[feat] Distribute NLTK tokenizers used in the core package

Question

[feat] Distribute NLTK tokenizers used in the core package

Opened this issue 13 days ago · 0 comments

Description
[Add a description of the feature]
Since we now required nltk and the punkt tokenizer during the validation loop for chunking during streaming, we should either download and distribute the punkt tokenizer with the library or find a way to include it during the install phase. From what I can see the only way to perform a post-install flow is if we switch back to setuptools instead of poetry, but even that may not work for all distribution methods.

Why is this needed
[If you have a concrete use case, add details here.]
Currently we download the tokenizer, if it dosen't exist, during runtime which can cause issues in certain environments like kubernetes. See #821

Implementation details
The simplest path would be to download the tokenizer during our deploy script and included it in the distributable.

The downside to this approach is the tokenizer is ~38 MB.

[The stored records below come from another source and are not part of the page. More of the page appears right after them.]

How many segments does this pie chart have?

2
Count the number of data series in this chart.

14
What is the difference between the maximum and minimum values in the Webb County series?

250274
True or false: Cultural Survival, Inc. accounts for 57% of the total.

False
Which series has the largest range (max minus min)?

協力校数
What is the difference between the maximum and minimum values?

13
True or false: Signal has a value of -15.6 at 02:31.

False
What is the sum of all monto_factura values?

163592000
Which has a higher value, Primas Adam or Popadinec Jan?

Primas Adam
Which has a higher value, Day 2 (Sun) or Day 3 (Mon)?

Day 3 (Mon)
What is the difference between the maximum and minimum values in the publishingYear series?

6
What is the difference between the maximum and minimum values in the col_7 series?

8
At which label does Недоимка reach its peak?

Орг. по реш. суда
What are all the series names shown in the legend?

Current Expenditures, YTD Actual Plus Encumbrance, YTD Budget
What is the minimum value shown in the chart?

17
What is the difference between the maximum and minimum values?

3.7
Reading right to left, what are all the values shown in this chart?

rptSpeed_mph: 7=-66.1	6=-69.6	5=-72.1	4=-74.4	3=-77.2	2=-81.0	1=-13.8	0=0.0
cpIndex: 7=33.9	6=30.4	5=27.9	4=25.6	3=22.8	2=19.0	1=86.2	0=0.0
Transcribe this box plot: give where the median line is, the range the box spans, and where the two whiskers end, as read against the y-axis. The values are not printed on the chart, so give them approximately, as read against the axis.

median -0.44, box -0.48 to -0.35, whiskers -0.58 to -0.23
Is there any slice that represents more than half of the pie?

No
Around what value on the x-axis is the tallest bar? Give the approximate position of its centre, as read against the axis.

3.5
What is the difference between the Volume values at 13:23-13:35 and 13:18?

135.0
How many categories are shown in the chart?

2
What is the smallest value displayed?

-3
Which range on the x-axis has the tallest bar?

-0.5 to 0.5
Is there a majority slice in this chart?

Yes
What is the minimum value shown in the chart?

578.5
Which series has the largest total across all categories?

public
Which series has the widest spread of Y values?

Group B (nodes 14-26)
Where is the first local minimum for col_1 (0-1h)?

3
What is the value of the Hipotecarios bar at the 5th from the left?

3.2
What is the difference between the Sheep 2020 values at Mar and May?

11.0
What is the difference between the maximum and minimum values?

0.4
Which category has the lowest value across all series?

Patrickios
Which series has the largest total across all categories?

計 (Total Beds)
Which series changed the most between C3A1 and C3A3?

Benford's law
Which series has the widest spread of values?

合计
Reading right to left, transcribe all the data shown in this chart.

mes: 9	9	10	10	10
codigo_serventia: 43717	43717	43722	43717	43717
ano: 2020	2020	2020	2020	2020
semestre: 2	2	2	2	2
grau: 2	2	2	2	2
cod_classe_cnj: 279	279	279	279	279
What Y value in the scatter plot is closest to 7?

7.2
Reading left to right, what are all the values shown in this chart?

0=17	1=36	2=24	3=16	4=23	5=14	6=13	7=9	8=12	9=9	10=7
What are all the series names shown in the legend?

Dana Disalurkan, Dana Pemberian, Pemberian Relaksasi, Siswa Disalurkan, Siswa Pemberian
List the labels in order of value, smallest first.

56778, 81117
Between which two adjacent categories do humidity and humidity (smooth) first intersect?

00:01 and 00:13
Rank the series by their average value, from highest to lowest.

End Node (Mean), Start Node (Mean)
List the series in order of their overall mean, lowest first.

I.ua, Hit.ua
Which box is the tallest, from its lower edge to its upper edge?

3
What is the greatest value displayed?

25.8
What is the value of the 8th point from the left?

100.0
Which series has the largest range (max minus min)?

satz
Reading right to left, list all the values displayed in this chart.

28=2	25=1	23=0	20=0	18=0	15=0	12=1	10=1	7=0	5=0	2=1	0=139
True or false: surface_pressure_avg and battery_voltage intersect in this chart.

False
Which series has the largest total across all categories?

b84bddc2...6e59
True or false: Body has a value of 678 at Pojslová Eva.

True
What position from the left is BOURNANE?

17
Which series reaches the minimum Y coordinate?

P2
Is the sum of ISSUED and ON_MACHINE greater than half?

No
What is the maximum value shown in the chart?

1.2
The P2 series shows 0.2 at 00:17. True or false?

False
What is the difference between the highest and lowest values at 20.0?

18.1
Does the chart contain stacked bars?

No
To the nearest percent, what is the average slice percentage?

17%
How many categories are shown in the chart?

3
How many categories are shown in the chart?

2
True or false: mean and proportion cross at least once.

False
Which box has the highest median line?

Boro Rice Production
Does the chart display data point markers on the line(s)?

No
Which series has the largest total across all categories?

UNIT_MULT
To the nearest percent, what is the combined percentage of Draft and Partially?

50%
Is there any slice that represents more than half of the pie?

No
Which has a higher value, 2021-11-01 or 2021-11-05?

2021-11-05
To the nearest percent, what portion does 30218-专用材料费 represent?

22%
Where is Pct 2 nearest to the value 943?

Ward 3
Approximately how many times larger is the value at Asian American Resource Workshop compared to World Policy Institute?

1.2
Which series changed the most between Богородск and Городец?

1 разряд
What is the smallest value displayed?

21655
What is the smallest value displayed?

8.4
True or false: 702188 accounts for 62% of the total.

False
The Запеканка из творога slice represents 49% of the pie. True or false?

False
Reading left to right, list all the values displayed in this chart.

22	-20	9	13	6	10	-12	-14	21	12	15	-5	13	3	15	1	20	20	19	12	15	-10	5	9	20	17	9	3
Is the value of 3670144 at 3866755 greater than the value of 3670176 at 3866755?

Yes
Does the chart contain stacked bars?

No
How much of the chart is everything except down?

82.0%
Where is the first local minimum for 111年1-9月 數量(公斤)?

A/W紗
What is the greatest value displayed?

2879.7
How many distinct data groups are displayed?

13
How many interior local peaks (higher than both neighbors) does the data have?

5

An alternative, like previously mentioned, is to abandon Poetry and switch back to setuptools. This should allow us to implement post-install functionality in the setup.py; though we would need to verify this works in all the various ways the library can be installed.

Another alternative is to find a smaller, installable tokenizer to perform chunking.

End result
[How should this feature be used?]
No nltk downloads are performed during runtime.